GREAT EXUMA, BAHAMAS - JANUARY 11: Anders Albertson walks up the 13th hole tees off on the 13th hole during the continuation of the third round of The Bahamas Great Exuma Classic at Sandals - Emerald Bay Course on January 11, 2017 in Great Exuma, Bahamas. (Photo by Ryan Young/PGA TOUR)

Recalling historic opening-round 'carnage' at 2017 The Bahamas Great Exuma Classic



    Written by Nick Parker @KornFerryTour

    The wind was blowing so hard that the beach sand was hitting Anders Albertson like bee stings as he made the short sprint from his beachside condo to his car on the way to the course. His pre-round range session was “an absolute nightmare,” with a 35-40 mph crosswind leaving Albertson with no idea how he was actually hitting it heading into the round.

    Both proved just a prelude to the difficulty of what may be the toughest round in Korn Ferry Tour history, the first round of the 2017 The Bahamas Great Exuma Classic at Sandals Emerald Bay, a round that brought a scoring average of 80.405 – the highest for a round on the Korn Ferry Tour since 1991. At the conclusion of the day, 74 of 132 players failed to break 80, with three players failing to break 90, and 1-under 71 led.

    “Waking up that day blowing 40, and you know no matter how much preparation you’ve done that just goes out the window,” said Albertson, who was in second with an even-par 72. “It was one of those rare rounds where before you start it almost doesn’t feel like a tournament.
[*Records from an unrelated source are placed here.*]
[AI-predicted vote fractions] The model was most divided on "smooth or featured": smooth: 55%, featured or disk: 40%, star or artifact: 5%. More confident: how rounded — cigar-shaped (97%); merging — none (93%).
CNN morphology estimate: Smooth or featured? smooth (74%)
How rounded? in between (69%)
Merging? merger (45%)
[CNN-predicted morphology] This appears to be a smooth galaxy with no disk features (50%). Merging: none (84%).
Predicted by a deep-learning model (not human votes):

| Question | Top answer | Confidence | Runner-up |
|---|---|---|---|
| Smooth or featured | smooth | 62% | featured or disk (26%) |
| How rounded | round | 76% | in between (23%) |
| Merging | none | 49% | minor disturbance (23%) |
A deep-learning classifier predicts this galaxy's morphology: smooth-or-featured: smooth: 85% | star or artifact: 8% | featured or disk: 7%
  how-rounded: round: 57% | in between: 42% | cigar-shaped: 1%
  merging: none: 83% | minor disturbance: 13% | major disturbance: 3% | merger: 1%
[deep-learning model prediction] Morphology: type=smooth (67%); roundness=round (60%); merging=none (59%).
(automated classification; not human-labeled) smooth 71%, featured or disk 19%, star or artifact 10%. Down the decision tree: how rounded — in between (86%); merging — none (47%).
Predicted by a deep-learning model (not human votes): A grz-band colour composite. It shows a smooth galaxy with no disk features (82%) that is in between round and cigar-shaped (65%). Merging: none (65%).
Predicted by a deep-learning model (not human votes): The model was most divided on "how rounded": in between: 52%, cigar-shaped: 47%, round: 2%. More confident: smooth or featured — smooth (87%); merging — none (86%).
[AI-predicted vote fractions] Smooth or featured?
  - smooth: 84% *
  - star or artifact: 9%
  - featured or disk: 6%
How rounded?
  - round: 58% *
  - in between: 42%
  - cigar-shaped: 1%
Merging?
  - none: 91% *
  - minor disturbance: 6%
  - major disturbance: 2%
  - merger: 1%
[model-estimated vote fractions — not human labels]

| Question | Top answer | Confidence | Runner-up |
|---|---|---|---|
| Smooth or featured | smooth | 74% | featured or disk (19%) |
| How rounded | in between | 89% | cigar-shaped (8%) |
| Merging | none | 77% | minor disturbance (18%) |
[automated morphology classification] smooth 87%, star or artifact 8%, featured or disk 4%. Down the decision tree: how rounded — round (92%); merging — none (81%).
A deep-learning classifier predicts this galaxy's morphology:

It was just figuring out a way to get it in the hole 18 times, and you know everyone’s going to be up against the same fight.”

    Albertson described it as “just survival” and Willy Wilcox as “just carnage everywhere.” Looking back on the day, Ben Kohles can only chuckle. It was almost fun, playing so many different shots than he was used to. Toughest round he’s ever played, though?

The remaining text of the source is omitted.